[DESCRIPTION OF THE TASK]
Keep only the lines of the data below that contain "omitted", and copy them.

[INPUT FOR THIS TASK]
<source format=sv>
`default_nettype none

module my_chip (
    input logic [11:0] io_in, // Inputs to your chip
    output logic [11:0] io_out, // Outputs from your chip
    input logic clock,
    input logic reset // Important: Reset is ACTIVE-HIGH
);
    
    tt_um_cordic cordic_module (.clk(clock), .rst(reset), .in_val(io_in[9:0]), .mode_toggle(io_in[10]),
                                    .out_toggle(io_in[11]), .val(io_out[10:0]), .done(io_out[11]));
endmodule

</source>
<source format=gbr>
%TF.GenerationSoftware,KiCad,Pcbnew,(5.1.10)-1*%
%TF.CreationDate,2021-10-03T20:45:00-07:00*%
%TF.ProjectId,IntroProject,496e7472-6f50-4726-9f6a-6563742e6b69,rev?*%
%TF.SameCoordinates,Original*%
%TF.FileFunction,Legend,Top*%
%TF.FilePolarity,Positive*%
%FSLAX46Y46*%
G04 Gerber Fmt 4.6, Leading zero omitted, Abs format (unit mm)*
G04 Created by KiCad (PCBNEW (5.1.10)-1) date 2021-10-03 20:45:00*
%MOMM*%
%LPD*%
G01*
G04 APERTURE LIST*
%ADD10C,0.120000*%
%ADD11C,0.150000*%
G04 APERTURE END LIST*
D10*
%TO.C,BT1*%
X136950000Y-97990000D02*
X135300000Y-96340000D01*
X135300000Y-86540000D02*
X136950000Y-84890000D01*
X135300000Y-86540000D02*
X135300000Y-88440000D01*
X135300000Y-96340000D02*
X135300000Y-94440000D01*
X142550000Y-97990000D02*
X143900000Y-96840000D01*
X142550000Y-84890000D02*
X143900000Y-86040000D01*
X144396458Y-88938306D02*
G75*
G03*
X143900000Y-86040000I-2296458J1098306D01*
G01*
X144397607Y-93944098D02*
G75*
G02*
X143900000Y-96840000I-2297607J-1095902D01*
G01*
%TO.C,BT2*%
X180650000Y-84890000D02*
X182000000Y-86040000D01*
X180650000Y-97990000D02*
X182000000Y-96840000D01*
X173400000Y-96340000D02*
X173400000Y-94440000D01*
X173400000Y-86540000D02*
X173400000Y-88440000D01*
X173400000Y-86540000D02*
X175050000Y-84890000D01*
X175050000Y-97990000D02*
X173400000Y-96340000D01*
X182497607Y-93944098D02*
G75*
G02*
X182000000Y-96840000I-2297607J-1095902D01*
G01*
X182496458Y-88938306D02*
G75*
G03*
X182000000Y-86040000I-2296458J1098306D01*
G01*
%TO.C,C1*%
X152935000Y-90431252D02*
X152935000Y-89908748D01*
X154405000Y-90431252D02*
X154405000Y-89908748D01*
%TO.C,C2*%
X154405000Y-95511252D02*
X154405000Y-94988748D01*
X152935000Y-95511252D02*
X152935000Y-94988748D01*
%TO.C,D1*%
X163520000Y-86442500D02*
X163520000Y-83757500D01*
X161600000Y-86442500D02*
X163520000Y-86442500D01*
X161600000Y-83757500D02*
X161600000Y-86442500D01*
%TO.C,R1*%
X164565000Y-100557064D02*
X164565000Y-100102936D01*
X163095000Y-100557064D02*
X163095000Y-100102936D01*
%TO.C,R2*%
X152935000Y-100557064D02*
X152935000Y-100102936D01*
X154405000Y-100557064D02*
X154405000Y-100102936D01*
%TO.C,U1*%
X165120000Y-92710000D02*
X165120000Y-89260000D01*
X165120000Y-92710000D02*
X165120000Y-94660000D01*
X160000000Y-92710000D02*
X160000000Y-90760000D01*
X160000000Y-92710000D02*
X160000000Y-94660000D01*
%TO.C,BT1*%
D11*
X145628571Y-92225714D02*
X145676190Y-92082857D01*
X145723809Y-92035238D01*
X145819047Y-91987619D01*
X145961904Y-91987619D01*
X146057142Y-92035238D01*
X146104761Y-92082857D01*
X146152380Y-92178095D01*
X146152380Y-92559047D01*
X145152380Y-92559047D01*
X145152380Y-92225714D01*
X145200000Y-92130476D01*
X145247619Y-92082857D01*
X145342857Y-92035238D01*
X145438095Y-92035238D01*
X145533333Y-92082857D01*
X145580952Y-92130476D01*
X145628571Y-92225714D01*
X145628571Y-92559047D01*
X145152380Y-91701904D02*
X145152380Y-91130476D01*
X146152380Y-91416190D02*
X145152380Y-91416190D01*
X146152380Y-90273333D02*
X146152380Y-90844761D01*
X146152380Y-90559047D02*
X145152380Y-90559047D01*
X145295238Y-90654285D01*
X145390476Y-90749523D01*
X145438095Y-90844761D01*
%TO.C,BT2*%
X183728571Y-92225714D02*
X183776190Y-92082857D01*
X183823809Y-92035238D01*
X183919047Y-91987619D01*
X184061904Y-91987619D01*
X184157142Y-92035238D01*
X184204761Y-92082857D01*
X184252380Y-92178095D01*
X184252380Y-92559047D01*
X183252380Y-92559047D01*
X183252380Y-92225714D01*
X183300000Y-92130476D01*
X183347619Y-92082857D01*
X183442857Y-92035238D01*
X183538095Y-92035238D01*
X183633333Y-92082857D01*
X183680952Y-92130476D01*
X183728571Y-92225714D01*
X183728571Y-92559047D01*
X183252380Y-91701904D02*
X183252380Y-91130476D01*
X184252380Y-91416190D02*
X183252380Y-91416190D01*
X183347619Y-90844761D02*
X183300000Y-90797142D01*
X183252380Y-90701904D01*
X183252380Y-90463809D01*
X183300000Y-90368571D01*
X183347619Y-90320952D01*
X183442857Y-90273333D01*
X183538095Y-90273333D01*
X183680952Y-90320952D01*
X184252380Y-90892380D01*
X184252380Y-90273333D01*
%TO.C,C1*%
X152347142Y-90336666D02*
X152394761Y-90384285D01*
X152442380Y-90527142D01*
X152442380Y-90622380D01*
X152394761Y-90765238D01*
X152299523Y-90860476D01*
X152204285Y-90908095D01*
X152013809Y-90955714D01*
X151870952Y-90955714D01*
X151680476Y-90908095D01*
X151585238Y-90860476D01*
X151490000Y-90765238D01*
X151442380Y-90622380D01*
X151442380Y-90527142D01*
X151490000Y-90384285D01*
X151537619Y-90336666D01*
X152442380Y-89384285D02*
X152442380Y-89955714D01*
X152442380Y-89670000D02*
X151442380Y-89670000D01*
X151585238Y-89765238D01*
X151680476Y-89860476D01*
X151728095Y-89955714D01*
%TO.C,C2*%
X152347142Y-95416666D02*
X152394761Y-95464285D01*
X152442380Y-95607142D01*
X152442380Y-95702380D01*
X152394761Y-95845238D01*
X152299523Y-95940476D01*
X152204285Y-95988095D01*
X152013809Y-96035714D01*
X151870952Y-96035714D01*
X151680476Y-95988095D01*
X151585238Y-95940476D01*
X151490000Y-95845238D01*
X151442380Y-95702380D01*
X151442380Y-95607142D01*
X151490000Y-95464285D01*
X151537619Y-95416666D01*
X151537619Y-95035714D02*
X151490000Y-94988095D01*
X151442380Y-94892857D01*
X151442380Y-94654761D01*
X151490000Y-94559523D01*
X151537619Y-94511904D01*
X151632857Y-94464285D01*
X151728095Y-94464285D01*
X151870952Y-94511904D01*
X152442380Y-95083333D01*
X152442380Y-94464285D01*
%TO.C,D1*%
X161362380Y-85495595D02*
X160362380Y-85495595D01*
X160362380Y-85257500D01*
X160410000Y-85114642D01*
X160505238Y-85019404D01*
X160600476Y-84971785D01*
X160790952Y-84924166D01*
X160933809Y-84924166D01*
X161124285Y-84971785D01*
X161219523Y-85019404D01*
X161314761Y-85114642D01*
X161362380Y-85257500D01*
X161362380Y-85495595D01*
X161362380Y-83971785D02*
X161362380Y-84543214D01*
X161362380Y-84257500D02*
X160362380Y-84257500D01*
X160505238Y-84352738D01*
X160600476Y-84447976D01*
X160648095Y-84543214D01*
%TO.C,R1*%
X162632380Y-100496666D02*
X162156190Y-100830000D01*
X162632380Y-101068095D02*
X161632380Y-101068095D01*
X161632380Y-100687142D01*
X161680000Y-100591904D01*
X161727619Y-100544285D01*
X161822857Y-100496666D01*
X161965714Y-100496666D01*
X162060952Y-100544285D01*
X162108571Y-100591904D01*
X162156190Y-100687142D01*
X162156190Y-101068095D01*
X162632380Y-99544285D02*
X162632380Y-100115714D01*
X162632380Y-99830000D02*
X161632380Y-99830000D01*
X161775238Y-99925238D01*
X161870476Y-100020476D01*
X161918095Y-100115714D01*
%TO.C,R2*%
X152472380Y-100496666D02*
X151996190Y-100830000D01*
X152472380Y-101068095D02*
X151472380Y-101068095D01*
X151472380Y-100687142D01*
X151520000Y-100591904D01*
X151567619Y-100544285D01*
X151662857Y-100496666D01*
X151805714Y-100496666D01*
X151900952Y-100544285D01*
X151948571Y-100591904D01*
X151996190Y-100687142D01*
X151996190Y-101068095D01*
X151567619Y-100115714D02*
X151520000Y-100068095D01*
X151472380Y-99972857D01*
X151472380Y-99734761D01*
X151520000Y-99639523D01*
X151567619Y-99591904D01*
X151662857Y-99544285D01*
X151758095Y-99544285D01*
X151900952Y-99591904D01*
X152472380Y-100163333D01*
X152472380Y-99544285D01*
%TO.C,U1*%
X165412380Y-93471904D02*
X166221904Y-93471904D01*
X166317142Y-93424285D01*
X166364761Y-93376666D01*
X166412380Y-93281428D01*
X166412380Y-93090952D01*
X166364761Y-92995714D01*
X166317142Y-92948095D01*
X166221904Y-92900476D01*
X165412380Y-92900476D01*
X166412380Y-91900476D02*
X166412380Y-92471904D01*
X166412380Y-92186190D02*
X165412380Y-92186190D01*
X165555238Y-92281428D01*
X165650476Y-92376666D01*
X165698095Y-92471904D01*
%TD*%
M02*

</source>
--
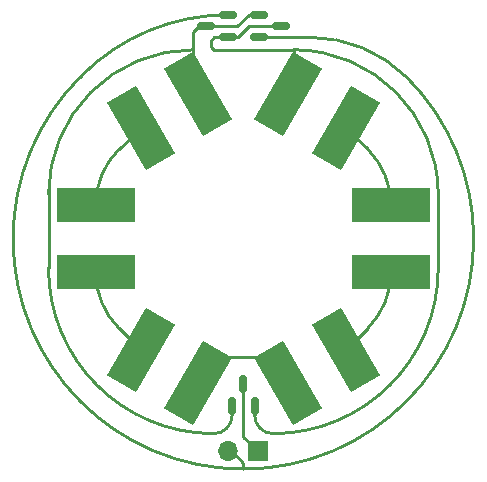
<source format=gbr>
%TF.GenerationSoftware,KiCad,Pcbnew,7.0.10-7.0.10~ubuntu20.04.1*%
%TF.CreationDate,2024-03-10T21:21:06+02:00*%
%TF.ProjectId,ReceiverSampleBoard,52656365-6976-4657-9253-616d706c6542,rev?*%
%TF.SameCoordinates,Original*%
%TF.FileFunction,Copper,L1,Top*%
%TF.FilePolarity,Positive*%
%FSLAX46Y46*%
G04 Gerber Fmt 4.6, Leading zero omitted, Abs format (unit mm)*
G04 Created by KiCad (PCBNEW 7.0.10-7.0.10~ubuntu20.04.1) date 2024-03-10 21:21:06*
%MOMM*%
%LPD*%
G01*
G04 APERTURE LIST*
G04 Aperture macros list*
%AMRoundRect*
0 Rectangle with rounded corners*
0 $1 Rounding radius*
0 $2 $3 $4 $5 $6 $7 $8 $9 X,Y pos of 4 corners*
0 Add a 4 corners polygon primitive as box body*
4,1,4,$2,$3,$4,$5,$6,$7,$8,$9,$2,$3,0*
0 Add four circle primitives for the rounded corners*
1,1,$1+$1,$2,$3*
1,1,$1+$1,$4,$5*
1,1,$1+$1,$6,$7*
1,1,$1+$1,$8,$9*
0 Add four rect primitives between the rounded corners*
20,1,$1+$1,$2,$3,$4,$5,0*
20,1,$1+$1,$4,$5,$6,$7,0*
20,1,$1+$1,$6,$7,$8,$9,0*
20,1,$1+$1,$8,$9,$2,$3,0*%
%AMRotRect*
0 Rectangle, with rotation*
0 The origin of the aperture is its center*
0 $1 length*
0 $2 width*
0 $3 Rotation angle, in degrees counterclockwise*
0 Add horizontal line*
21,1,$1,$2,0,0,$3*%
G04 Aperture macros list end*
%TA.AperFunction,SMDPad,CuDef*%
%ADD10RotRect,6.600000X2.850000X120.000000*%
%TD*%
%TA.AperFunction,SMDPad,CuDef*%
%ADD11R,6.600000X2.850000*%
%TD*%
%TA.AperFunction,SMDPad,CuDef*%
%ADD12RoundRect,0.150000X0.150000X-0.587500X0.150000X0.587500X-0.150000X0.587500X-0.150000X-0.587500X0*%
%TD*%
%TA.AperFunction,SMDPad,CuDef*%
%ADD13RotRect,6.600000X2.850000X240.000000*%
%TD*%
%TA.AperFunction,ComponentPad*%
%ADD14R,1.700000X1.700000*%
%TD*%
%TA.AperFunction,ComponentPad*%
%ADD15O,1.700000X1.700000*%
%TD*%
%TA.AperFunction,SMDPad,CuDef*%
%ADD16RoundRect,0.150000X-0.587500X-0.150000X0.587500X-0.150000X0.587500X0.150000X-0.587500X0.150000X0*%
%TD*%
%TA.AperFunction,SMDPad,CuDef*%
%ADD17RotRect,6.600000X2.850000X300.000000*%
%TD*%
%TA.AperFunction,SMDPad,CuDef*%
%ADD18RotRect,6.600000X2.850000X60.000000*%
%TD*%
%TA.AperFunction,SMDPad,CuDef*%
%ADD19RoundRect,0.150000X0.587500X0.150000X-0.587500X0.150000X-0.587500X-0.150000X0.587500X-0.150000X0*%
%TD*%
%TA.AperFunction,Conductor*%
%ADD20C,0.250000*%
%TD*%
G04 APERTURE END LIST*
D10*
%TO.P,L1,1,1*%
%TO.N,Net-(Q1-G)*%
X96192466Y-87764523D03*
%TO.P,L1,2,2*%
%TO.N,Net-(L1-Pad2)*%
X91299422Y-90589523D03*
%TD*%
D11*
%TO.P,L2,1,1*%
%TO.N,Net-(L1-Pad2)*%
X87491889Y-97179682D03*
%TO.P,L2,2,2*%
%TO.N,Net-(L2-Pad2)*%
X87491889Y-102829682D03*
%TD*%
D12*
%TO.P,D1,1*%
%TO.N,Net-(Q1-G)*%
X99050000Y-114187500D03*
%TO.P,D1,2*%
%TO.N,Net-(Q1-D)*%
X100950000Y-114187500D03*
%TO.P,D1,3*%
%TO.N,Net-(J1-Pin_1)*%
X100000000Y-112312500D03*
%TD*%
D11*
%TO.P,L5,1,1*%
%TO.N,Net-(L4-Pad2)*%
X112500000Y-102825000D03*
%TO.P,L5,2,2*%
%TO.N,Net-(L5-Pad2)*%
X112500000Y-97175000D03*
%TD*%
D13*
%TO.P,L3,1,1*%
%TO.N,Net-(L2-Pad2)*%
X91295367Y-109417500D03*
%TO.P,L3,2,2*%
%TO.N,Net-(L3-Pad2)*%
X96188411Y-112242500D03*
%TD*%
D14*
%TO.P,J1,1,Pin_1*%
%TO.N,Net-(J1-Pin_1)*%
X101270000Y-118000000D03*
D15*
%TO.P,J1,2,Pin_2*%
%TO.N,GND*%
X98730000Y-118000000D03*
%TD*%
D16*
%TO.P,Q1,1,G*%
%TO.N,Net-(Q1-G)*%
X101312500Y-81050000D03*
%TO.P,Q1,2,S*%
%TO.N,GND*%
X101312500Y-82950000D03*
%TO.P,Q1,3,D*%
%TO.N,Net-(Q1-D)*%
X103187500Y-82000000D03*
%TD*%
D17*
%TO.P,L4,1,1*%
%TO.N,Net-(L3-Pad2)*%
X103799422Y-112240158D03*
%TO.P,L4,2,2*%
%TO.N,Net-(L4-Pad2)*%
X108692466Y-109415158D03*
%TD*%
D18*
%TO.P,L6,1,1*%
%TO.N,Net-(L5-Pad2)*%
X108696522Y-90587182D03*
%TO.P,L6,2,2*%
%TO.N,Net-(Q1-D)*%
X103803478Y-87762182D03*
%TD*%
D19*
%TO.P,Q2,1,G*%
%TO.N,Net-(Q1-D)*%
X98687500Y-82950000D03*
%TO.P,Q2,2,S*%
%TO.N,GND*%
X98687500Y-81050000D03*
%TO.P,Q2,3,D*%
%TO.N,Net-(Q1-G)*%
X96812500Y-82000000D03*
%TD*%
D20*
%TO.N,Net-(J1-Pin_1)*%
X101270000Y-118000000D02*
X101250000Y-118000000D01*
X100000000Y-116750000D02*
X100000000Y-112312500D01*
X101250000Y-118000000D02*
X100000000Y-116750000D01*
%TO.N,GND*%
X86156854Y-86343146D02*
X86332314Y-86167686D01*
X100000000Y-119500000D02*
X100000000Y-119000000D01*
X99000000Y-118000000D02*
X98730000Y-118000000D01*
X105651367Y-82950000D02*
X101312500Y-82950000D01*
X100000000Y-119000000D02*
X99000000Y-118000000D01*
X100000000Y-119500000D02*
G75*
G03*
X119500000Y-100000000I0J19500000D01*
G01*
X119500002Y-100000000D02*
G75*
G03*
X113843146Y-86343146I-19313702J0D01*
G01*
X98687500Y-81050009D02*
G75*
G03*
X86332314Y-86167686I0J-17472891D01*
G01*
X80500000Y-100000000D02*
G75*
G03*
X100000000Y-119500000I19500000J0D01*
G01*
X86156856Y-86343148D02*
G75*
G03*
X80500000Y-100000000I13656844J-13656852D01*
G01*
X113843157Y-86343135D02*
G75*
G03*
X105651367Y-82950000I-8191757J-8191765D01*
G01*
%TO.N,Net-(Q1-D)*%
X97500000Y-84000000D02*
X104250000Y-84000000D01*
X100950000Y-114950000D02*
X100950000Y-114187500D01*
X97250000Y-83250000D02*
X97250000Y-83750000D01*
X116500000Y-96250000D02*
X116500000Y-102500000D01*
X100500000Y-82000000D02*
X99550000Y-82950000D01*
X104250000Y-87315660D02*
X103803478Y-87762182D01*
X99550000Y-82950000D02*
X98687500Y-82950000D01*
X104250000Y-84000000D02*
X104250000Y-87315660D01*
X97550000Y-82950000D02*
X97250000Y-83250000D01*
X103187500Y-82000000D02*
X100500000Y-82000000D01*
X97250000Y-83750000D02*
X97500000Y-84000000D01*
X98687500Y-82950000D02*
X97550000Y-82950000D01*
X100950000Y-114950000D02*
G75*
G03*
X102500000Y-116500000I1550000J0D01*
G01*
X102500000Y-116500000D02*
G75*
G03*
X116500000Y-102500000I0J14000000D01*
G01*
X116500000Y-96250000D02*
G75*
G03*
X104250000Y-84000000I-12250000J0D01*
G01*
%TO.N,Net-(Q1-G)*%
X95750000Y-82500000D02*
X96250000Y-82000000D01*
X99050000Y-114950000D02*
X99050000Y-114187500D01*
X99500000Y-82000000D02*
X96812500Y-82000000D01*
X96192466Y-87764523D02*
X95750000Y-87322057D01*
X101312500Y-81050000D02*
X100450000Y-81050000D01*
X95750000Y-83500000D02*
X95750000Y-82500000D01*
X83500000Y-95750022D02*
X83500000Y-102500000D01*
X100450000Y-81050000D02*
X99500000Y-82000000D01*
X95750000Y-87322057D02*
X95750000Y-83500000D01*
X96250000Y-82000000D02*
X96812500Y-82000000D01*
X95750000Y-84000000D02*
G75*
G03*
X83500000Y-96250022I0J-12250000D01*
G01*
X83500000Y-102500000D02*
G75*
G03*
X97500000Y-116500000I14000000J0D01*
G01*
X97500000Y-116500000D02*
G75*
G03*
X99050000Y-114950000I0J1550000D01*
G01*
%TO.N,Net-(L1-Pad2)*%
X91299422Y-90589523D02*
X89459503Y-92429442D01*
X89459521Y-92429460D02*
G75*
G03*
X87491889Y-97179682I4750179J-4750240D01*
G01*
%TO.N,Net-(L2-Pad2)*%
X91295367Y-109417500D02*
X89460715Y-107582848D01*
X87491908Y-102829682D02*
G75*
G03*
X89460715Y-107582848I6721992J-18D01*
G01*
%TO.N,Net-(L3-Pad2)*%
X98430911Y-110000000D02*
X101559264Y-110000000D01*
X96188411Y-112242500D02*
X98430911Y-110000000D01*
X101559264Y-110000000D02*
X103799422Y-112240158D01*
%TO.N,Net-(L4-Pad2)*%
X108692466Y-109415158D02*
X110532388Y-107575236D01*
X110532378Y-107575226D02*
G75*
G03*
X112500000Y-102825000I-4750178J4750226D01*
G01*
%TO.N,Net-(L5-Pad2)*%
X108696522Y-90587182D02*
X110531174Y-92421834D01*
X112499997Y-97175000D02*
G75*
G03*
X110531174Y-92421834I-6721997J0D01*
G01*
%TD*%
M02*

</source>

[RESPONSE AREA]
G04 Gerber Fmt 4.6, Leading zero omitted, Abs format (unit mm)*
G04 Gerber Fmt 4.6, Leading zero omitted, Abs format (unit mm)*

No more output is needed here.